I am acting for an Executor of a home made will. After execution (and I have confirmed this by contacting the attesting witnesses) several of the bequests were redacted and are now illegible. The Probate court have told me that I need to produce a typed engrossment of the will restoring the original content - but I cannot do this as it is impossible to read what was originally stated as the original wording is completely redacted.
I feel like I am going round in circles, and wonder if anyone has encountered a similar problem. In addition I wonder whether anyone knows any counsel who would be good to instruct to help me over this hurdle?
This is governed by s.21 Wills Act 1837:
No alteration in a will shall have any effect unless executed as a will.
Whilst the original wording was only considered “apparent” if it could be identified “by natural means” (e.g.by holding it up to a strong light) it may be that science might now be allowed to assist in identifying the original wording, provided that it does not involve physical interference with the will itself.

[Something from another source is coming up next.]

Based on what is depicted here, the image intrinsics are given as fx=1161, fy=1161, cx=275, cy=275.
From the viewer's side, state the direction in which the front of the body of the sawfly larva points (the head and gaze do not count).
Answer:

I wonder if the Probate Court might be willing to rule on whether the original words are “not apparent” before expending further time and costs on instructing Chancery counsel, following which the court will need to opine when the formal grant application is submitted.
Paul Saunders FCIB TEP
Independent Trust Consultant
Providing support and advice to fellow professionals
What you are describing sounds like a text book ‘obliteration’ which would lead to a partial revocation of the Will. If the words are not “apparent” in accordance with s21 Wills Act, it is not permissible to rely on extrinsic evidence such as a draft Will (In the Goods of Horsford (1874)).

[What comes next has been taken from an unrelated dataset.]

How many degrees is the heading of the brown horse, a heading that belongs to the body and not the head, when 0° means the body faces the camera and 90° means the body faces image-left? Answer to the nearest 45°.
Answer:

I have never had to argue this with the Probate Registry so would be very interested to know how you get on in the end.
If you do need Counsel’s help it may be worth speaking to Ruth Hughes at 5 Stone Buildings as she specialises in estates and COP work.
It sounds as though the probate registry has got the wrong end of the stick here.
If the original wording is impossible to read, then the situation is covered by s. 21 of the Wills Act 1837. The relevant part is: “No obliteration, interlineation, or other alteration made in any will after the execution thereof shall be valid or have any effect, except so far as the words or effect of the will shall not be apparent…”
If the testator has really managed to render the relevant gifts illegible (so that they cannot be seen using natural means), then they don’t take effect and the will should be proved accordingly. Perhaps the probate registry haven’t appreciated that the original words can’t be read?